**YOUR INSTRUCTIONS**
Figure out the number of lines in the entries that hold the string "dark", then give that number and nothing else.

Top of EXERCISE INPUTS

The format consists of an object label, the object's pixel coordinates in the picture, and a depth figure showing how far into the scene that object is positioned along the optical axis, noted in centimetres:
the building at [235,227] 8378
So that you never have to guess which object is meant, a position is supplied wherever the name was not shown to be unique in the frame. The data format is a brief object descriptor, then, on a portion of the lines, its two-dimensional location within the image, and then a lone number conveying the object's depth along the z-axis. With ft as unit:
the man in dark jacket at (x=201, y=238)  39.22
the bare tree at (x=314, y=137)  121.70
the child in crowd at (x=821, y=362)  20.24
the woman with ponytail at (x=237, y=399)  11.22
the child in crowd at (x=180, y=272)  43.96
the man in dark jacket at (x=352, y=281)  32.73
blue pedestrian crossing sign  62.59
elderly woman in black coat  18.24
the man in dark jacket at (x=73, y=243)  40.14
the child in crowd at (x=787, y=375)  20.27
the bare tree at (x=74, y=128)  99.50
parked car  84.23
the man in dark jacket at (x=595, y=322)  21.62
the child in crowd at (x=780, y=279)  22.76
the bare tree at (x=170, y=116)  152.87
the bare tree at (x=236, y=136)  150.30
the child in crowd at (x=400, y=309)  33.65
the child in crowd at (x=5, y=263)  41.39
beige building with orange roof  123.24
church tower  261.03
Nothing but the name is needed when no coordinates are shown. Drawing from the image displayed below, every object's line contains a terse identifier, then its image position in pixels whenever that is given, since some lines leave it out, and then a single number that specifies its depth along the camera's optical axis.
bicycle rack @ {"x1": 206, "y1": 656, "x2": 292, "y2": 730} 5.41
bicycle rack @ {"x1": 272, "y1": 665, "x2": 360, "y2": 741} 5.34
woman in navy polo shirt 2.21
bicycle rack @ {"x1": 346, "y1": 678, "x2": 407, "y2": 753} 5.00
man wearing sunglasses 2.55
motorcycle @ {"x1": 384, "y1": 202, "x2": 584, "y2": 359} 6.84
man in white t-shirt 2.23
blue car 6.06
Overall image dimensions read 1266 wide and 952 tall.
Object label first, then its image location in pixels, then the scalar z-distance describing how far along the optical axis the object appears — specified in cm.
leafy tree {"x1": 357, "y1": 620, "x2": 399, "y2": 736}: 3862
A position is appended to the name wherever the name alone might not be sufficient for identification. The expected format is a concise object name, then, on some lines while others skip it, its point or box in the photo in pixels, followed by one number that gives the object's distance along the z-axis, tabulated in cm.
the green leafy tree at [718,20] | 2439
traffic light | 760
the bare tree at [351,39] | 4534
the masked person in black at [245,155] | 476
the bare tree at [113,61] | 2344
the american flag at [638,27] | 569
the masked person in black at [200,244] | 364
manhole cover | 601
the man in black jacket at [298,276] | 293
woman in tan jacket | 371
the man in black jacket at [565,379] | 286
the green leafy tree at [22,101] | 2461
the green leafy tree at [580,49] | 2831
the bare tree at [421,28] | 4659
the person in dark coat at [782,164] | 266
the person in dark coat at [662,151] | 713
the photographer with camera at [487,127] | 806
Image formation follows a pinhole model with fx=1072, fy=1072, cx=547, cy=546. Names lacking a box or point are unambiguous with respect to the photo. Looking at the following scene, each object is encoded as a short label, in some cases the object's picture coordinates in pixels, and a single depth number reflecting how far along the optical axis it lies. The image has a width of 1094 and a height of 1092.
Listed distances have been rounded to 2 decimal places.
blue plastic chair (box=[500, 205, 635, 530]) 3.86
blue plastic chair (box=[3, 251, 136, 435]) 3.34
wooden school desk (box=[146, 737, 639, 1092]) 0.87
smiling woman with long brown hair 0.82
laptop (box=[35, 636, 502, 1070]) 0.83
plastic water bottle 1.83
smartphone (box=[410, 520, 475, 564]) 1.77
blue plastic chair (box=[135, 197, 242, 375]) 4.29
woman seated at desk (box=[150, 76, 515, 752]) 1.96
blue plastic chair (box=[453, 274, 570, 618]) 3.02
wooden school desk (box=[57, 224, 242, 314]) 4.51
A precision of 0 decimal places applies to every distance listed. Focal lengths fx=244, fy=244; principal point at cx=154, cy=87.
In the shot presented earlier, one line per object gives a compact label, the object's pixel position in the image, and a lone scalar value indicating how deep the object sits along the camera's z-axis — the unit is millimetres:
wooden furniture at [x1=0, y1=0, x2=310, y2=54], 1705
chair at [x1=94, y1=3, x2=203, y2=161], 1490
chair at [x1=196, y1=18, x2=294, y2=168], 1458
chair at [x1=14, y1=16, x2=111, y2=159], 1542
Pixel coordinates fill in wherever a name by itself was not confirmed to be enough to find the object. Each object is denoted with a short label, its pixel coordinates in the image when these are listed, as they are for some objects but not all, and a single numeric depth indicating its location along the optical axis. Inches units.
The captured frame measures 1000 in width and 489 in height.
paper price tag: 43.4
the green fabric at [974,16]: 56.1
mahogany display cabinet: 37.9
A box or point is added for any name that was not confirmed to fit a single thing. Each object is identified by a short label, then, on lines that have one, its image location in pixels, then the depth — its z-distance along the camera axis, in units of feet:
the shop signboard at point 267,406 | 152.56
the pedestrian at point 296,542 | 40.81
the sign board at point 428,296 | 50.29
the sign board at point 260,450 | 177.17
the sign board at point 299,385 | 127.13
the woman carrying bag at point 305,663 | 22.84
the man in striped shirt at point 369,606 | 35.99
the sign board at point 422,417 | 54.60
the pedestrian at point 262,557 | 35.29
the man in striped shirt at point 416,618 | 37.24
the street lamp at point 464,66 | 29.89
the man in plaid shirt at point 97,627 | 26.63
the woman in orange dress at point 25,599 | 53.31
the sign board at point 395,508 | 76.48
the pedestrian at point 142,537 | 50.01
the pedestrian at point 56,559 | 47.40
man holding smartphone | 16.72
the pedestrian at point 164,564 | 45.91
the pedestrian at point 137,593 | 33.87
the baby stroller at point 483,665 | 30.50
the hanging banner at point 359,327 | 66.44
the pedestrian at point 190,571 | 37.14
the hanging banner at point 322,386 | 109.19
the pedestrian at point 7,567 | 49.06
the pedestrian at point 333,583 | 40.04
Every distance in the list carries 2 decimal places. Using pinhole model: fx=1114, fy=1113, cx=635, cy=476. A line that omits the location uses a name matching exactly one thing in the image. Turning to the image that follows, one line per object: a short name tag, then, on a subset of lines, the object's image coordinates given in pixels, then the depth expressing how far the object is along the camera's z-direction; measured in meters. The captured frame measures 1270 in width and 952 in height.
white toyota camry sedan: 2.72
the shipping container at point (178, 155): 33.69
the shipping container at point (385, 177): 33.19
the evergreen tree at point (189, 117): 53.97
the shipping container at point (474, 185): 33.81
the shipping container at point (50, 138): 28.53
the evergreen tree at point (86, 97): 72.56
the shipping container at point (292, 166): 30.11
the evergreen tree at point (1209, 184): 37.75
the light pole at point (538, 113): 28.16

Bottom of EXERCISE INPUTS

**OUTPUT OF THE TASK**
6